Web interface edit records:
==============================

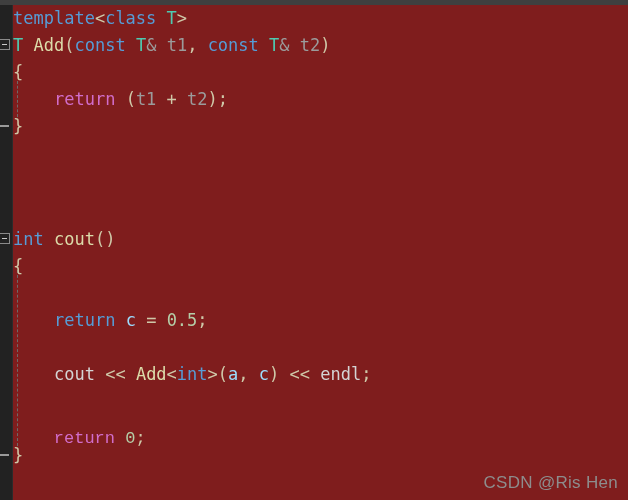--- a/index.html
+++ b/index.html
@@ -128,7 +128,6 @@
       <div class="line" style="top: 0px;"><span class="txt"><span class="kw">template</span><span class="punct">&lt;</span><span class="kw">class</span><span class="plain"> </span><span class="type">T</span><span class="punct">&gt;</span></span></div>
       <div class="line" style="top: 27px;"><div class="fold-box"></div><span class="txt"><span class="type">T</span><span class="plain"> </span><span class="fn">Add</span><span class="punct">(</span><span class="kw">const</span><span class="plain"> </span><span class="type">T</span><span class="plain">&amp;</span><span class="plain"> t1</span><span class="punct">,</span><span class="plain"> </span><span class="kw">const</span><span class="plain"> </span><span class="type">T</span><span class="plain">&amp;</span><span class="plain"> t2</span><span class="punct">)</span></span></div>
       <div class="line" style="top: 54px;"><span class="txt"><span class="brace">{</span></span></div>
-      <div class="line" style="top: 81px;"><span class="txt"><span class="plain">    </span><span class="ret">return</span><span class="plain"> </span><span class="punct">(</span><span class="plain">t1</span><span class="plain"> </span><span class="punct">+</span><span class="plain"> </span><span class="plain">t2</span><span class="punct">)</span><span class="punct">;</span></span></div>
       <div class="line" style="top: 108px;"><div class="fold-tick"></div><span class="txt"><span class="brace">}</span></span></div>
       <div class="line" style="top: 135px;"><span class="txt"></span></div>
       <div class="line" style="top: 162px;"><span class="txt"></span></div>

==============================

Instructions for the task:
Only an exact, picture-free copy of the entries counts as the answer.

Result of this task:
--- a/index.html
+++ b/index.html
@@ -128,7 +128,6 @@
       <div class="line" style="top: 0px;"><span class="txt"><span class="kw">template</span><span class="punct">&lt;</span><span class="kw">class</span><span class="plain"> </span><span class="type">T</span><span class="punct">&gt;</span></span></div>
       <div class="line" style="top: 27px;"><div class="fold-box"></div><span class="txt"><span class="type">T</span><span class="plain"> </span><span class="fn">Add</span><span class="punct">(</span><span class="kw">const</span><span class="plain"> </span><span class="type">T</span><span class="plain">&amp;</span><span class="plain"> t1</span><span class="punct">,</span><span class="plain"> </span><span class="kw">const</span><span class="plain"> </span><span class="type">T</span><span class="plain">&amp;</span><span class="plain"> t2</span><span class="punct">)</span></span></div>
       <div class="line" style="top: 54px;"><span class="txt"><span class="brace">{</span></span></div>
-      <div class="line" style="top: 81px;"><span class="txt"><span class="plain">    </span><span class="ret">return</span><span class="plain"> </span><span class="punct">(</span><span class="plain">t1</span><span class="plain"> </span><span class="punct">+</span><span class="plain"> </span><span class="plain">t2</span><span class="punct">)</span><span class="punct">;</span></span></div>
       <div class="line" style="top: 108px;"><div class="fold-tick"></div><span class="txt"><span class="brace">}</span></span></div>
       <div class="line" style="top: 135px;"><span class="txt"></span></div>
       <div class="line" style="top: 162px;"><span class="txt"></span></div>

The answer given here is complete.